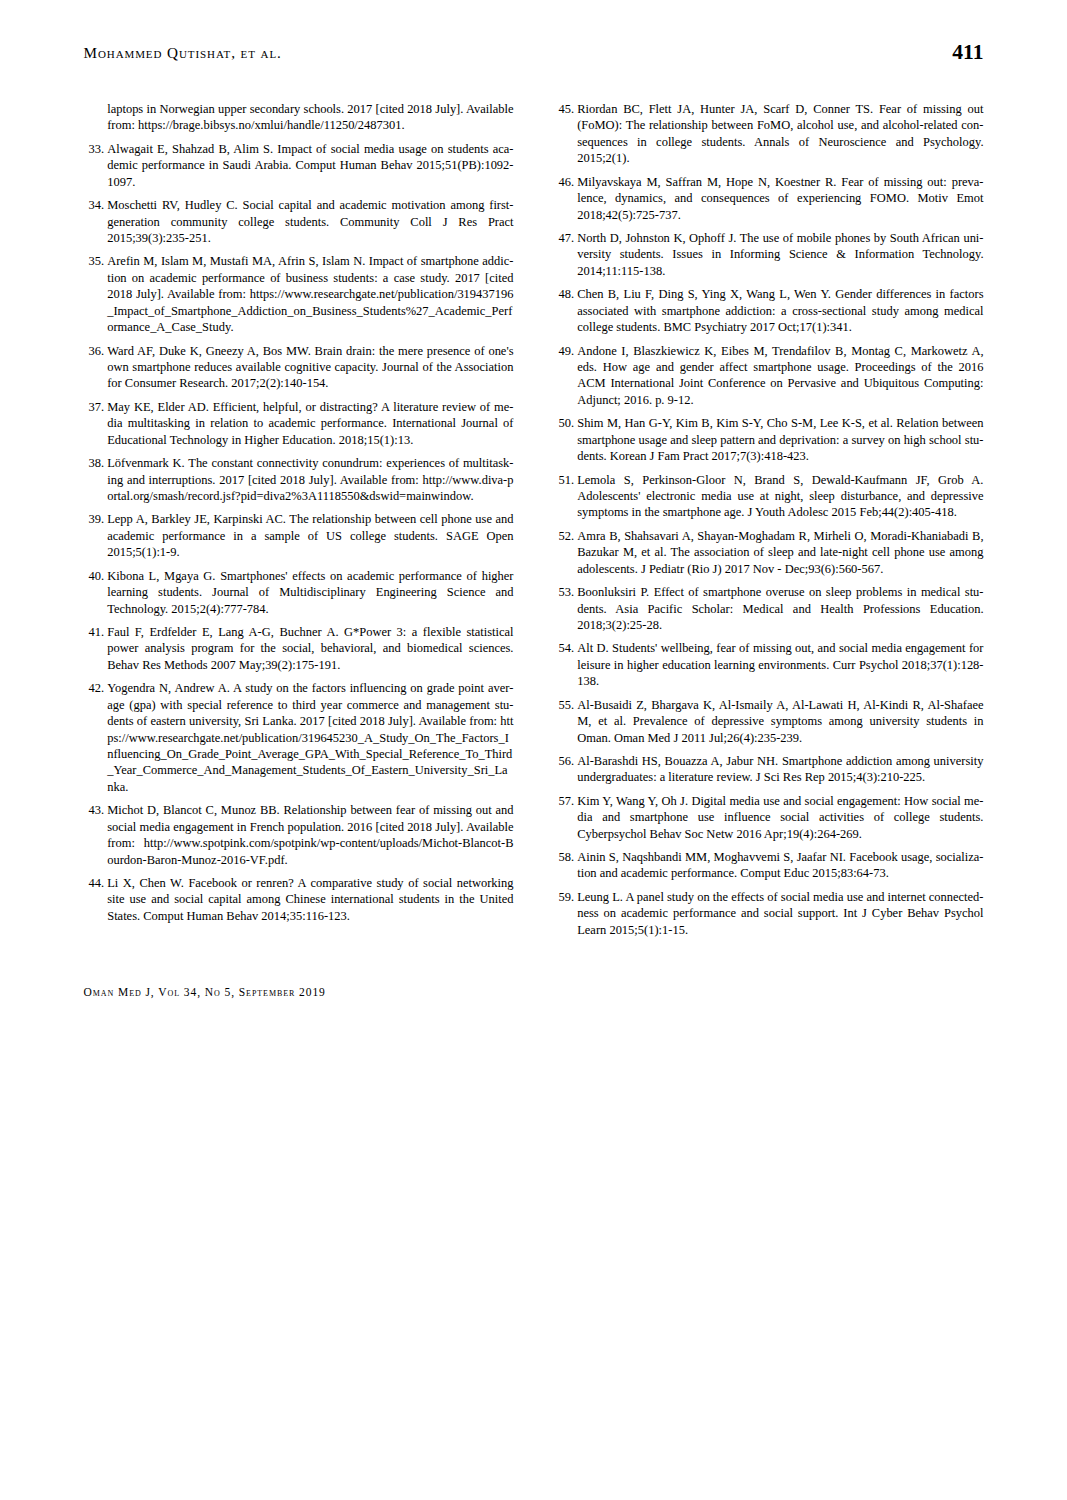Mohammed Qutishat, et al.
411
laptops in Norwegian upper secondary schools. 2017 [cited 2018 July]. Available from: https://brage.bibsys.no/xmlui/handle/11250/2487301.
Alwagait E, Shahzad B, Alim S. Impact of social media usage on students academic performance in Saudi Arabia. Comput Human Behav 2015;51(PB):1092-1097.
Moschetti RV, Hudley C. Social capital and academic motivation among first-generation community college students. Community Coll J Res Pract 2015;39(3):235-251.
Arefin M, Islam M, Mustafi MA, Afrin S, Islam N. Impact of smartphone addiction on academic performance of business students: a case study. 2017 [cited 2018 July]. Available from: https://www.researchgate.net/publication/319437196_Impact_of_Smartphone_Addiction_on_Business_Students%27_Academic_Performance_A_Case_Study.
Ward AF, Duke K, Gneezy A, Bos MW. Brain drain: the mere presence of one's own smartphone reduces available cognitive capacity. Journal of the Association for Consumer Research. 2017;2(2):140-154.
May KE, Elder AD. Efficient, helpful, or distracting? A literature review of media multitasking in relation to academic performance. International Journal of Educational Technology in Higher Education. 2018;15(1):13.
Löfvenmark K. The constant connectivity conundrum: experiences of multitasking and interruptions. 2017 [cited 2018 July]. Available from: http://www.diva-portal.org/smash/record.jsf?pid=diva2%3A1118550&dswid=mainwindow.
Lepp A, Barkley JE, Karpinski AC. The relationship between cell phone use and academic performance in a sample of US college students. SAGE Open 2015;5(1):1-9.
Kibona L, Mgaya G. Smartphones' effects on academic performance of higher learning students. Journal of Multidisciplinary Engineering Science and Technology. 2015;2(4):777-784.
Faul F, Erdfelder E, Lang A-G, Buchner A. G*Power 3: a flexible statistical power analysis program for the social, behavioral, and biomedical sciences. Behav Res Methods 2007 May;39(2):175-191.
Yogendra N, Andrew A. A study on the factors influencing on grade point average (gpa) with special reference to third year commerce and management students of eastern university, Sri Lanka. 2017 [cited 2018 July]. Available from: https://www.researchgate.net/publication/319645230_A_Study_On_The_Factors_Influencing_On_Grade_Point_Average_GPA_With_Special_Reference_To_Third_Year_Commerce_And_Management_Students_Of_Eastern_University_Sri_Lanka.
Michot D, Blancot C, Munoz BB. Relationship between fear of missing out and social media engagement in French population. 2016 [cited 2018 July]. Available from: http://www.spotpink.com/spotpink/wp-content/uploads/Michot-Blancot-Bourdon-Baron-Munoz-2016-VF.pdf.
Li X, Chen W. Facebook or renren? A comparative study of social networking site use and social capital among Chinese international students in the United States. Comput Human Behav 2014;35:116-123.
Riordan BC, Flett JA, Hunter JA, Scarf D, Conner TS. Fear of missing out (FoMO): The relationship between FoMO, alcohol use, and alcohol-related consequences in college students. Annals of Neuroscience and Psychology. 2015;2(1).
Milyavskaya M, Saffran M, Hope N, Koestner R. Fear of missing out: prevalence, dynamics, and consequences of experiencing FOMO. Motiv Emot 2018;42(5):725-737.
North D, Johnston K, Ophoff J. The use of mobile phones by South African university students. Issues in Informing Science & Information Technology. 2014;11:115-138.
Chen B, Liu F, Ding S, Ying X, Wang L, Wen Y. Gender differences in factors associated with smartphone addiction: a cross-sectional study among medical college students. BMC Psychiatry 2017 Oct;17(1):341.
Andone I, Blaszkiewicz K, Eibes M, Trendafilov B, Montag C, Markowetz A, eds. How age and gender affect smartphone usage. Proceedings of the 2016 ACM International Joint Conference on Pervasive and Ubiquitous Computing: Adjunct; 2016. p. 9-12.
Shim M, Han G-Y, Kim B, Kim S-Y, Cho S-M, Lee K-S, et al. Relation between smartphone usage and sleep pattern and deprivation: a survey on high school students. Korean J Fam Pract 2017;7(3):418-423.
Lemola S, Perkinson-Gloor N, Brand S, Dewald-Kaufmann JF, Grob A. Adolescents' electronic media use at night, sleep disturbance, and depressive symptoms in the smartphone age. J Youth Adolesc 2015 Feb;44(2):405-418.
Amra B, Shahsavari A, Shayan-Moghadam R, Mirheli O, Moradi-Khaniabadi B, Bazukar M, et al. The association of sleep and late-night cell phone use among adolescents. J Pediatr (Rio J) 2017 Nov - Dec;93(6):560-567.
Boonluksiri P. Effect of smartphone overuse on sleep problems in medical students. Asia Pacific Scholar: Medical and Health Professions Education. 2018;3(2):25-28.
Alt D. Students' wellbeing, fear of missing out, and social media engagement for leisure in higher education learning environments. Curr Psychol 2018;37(1):128-138.
Al-Busaidi Z, Bhargava K, Al-Ismaily A, Al-Lawati H, Al-Kindi R, Al-Shafaee M, et al. Prevalence of depressive symptoms among university students in Oman. Oman Med J 2011 Jul;26(4):235-239.
Al-Barashdi HS, Bouazza A, Jabur NH. Smartphone addiction among university undergraduates: a literature review. J Sci Res Rep 2015;4(3):210-225.
Kim Y, Wang Y, Oh J. Digital media use and social engagement: How social media and smartphone use influence social activities of college students. Cyberpsychol Behav Soc Netw 2016 Apr;19(4):264-269.
Ainin S, Naqshbandi MM, Moghavvemi S, Jaafar NI. Facebook usage, socialization and academic performance. Comput Educ 2015;83:64-73.
Leung L. A panel study on the effects of social media use and internet connectedness on academic performance and social support. Int J Cyber Behav Psychol Learn 2015;5(1):1-15.
Oman Med J, Vol 34, No 5, September 2019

• • • • •

§ WORK ITEM:
Once you reach the line with "May KE, Elder" in the data above, copy it and every line after it exactly, up to and including the line with "Kibona L, Mgaya".

§ SOLUTION TO THE PROBLEM:
May KE, Elder AD. Efficient, helpful, or distracting? A literature review of media multitasking in relation to academic performance. International Journal of Educational Technology in Higher Education. 2018;15(1):13.
Löfvenmark K. The constant connectivity conundrum: experiences of multitasking and interruptions. 2017 [cited 2018 July]. Available from: http://www.diva-portal.org/smash/record.jsf?pid=diva2%3A1118550&dswid=mainwindow.
Lepp A, Barkley JE, Karpinski AC. The relationship between cell phone use and academic performance in a sample of US college students. SAGE Open 2015;5(1):1-9.
Kibona L, Mgaya G. Smartphones' effects on academic performance of higher learning students. Journal of Multidisciplinary Engineering Science and Technology. 2015;2(4):777-784.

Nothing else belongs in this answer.